Pierre Henry’s La Dixième Symphonie – Hommage à Beethoven is a work of the genre where a modern composer takes an ancient model and weaves a modern cloth around familiar and loved structures, hoping thereby to benefit from the soothing sense of the familiar and–ideally, maybe–opening the ears to a few new sounds courtesy of their own creation. It has become quite popular, too: It’s easier to sell–and play–such music to and for an audience that would otherwise be more skeptical of sheer avant-garde music. The old masters inspire respect from within; the audience’s tolerance increases notably.

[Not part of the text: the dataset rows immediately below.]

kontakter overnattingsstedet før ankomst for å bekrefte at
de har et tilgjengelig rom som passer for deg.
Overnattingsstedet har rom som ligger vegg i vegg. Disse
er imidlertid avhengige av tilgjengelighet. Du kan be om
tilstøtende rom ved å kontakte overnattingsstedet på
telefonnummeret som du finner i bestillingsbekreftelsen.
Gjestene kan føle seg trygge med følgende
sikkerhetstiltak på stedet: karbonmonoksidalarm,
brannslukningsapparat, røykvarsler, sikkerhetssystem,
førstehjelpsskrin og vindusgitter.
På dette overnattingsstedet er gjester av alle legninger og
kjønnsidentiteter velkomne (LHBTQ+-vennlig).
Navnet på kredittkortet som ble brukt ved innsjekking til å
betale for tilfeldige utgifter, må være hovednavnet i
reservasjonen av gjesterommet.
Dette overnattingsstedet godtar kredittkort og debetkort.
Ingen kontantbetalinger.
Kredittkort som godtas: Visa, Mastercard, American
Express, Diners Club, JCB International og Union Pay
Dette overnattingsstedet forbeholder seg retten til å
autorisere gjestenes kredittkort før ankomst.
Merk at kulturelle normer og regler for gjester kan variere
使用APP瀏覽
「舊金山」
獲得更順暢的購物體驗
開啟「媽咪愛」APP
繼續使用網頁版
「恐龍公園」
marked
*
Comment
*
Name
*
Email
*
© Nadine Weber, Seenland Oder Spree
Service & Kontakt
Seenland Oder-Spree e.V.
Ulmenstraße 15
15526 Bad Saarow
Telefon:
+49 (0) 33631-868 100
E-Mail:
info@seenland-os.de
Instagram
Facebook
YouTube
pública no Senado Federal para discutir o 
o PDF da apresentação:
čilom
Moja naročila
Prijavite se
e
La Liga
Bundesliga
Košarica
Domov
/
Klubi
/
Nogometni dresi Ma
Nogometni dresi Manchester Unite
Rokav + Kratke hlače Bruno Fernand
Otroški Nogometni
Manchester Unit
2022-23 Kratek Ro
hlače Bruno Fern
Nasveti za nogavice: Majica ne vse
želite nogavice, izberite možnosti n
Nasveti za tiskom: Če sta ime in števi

Examples abound. Here are a few we have reviewed: Hans Zender’s Winterreise re-working (reviews here and here); Luciano Berio’s Rendering, its basis being sketches for what would have been Schubert’s Tenth symphony (review). More recently Bernhard Lang tortured Wagner’s Parsifal (review), Peter Gregson lobotomized Bach (review), and Enjott Schneider cribbed Ludwig (review). And Alfred Schnittke, of course, made it a defining style of his to take material of older styles and melt them into his eminently listenable brand of happy modernism. The list could be continued ad nauseam. And somewhere “ad nauseam” is where Pierre Henry’s “The Tenth Symphony” resides.
What this isn’t: It’s not an attempt at reconstructing an incomplete work–like the actual 10th symphony of Beethoven–with modern means to resemble a functioning, full-fledged modern symphony that incorporates the remnants of yesteryear into a wholly new building. (Which is what Rendering does so well.) Nor is it a contemporary reflection on Beethoven with original but Beethoven-inspired means.
What this is: All of Beethoven’s symphonies–most of the material coming from the 9th–shredded into bits and then woven into a tapestry that leaves Beethoven unmolested for large stretches at a time, only to then “splice the tape” or repeat a section or layer it with other fragments, with musical cells poking through the surface like shards of drift ice. The ingredients are all and solely Beethoven.
The beautiful aspect of that is, that shining through busy and unfamiliar matter, some isolated parts of Beethoven’s composition appear for their inherent beauty in ways in which they don’t always manage to do–or not as obviously, anyway–when they are part of the real thing, because we’re almost too familiar with it, hiding within the expected. Then it’s not unlike Wendy Carlos’ synthesized version in Clockwork Orange (1971) doing such a wonderful job pointing to the modernity of the third movement, changing our listening habits and expectations in the process.
In the liner notes the composer imagines his audience to engage in this dialogue: “Is it Beethoven? No, it’s Pierre Henry.” He continues, with a self-satisfied quip at the end: “It’s an original piece. And a precedent. Or a crime…” Well, it’s about as much Pierre Henry as my reading Ulysses in reverse order would be an original Laurson instead of simply being backward James Joyce. You never listen to any of it not thinking: “Oh, Beethoven…” In 2020 this is no longer original and it never was a crime. Just unnecessary. Not as genuine as Schnittke, not as beautiful as pure Beethoven, not as modern as echt-Pierre Henry, not as clever as Zender, not as inspired as Berio or as riotous as Bernd Alois Zimmermann’s Musique pour les soupers du Roi Ubu. It’s just bits of Beethoven’s Ninth interrupted by other bits of Beethoven–often to little more than enervating effect.
Admittedly, Henry, the leading light of Musique concrète, was well ahead of the game in this genre: A clever experiment from the mid-’70s, gutsy at the time when Henry was in his 30s and exhumed now because it’s the Beethoven year. As such, it’s much more original than Wolfgang Mitterer’s recent knob-fiddling, and curious ears might at least dip into it. The singing (Benoît Rameau) and playing of the Orchestre Philharmonique de Radio France needing three(!) conductors (like Ives’ Fourth) is absolutely decent; the sound, including the heavy page-turning, good enough.